* EXERCISE GOAL *
The reply should repeat all of the data word for word, with no pictures.

* LISTED ENTRIES *

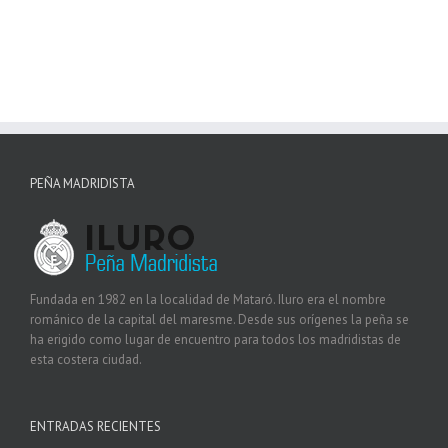
PEÑA MADRIDISTA
Fundada en 1982 en la localidad de Mataró. Iluro era el nombre
románico de la capital del maresme. Desde sus orígenes la peña se
ha erigido como lugar de encuentro para todos los madridistas de
esta costera ciudad.
ENTRADAS RECIENTES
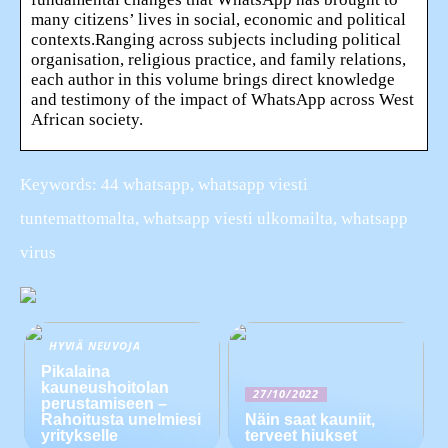
many citizens’ lives in social, economic and political
contexts.Ranging across subjects including political
organisation, religious practice, and family relations,
each author in this volume brings direct knowledge
and testimony of the impact of WhatsApp across West
African society.
Keywords: 44 whatsapp, whatsapp viesti
tuntemattomalta, whatsapp viesti ulkomailta, whatsapp
virus
HYVIÄ NEUVOJA
Pikalaina
kauneushoitolan
27/10/2022
perustamiseen –
Rahoitusta unelmiesi
Näin saat kauniit,
yritykselle
terveet hiukset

* TASK RESPONSE *
PEÑA MADRIDISTA
Fundada en 1982 en la localidad de Mataró. Iluro era el nombre
románico de la capital del maresme. Desde sus orígenes la peña se
ha erigido como lugar de encuentro para todos los madridistas de
esta costera ciudad.
ENTRADAS RECIENTES
many citizens’ lives in social, economic and political
contexts.Ranging across subjects including political
organisation, religious practice, and family relations,
each author in this volume brings direct knowledge
and testimony of the impact of WhatsApp across West
African society.
Keywords: 44 whatsapp, whatsapp viesti
tuntemattomalta, whatsapp viesti ulkomailta, whatsapp
virus
HYVIÄ NEUVOJA
Pikalaina
kauneushoitolan
27/10/2022
perustamiseen –
Rahoitusta unelmiesi
Näin saat kauniit,
yritykselle
terveet hiukset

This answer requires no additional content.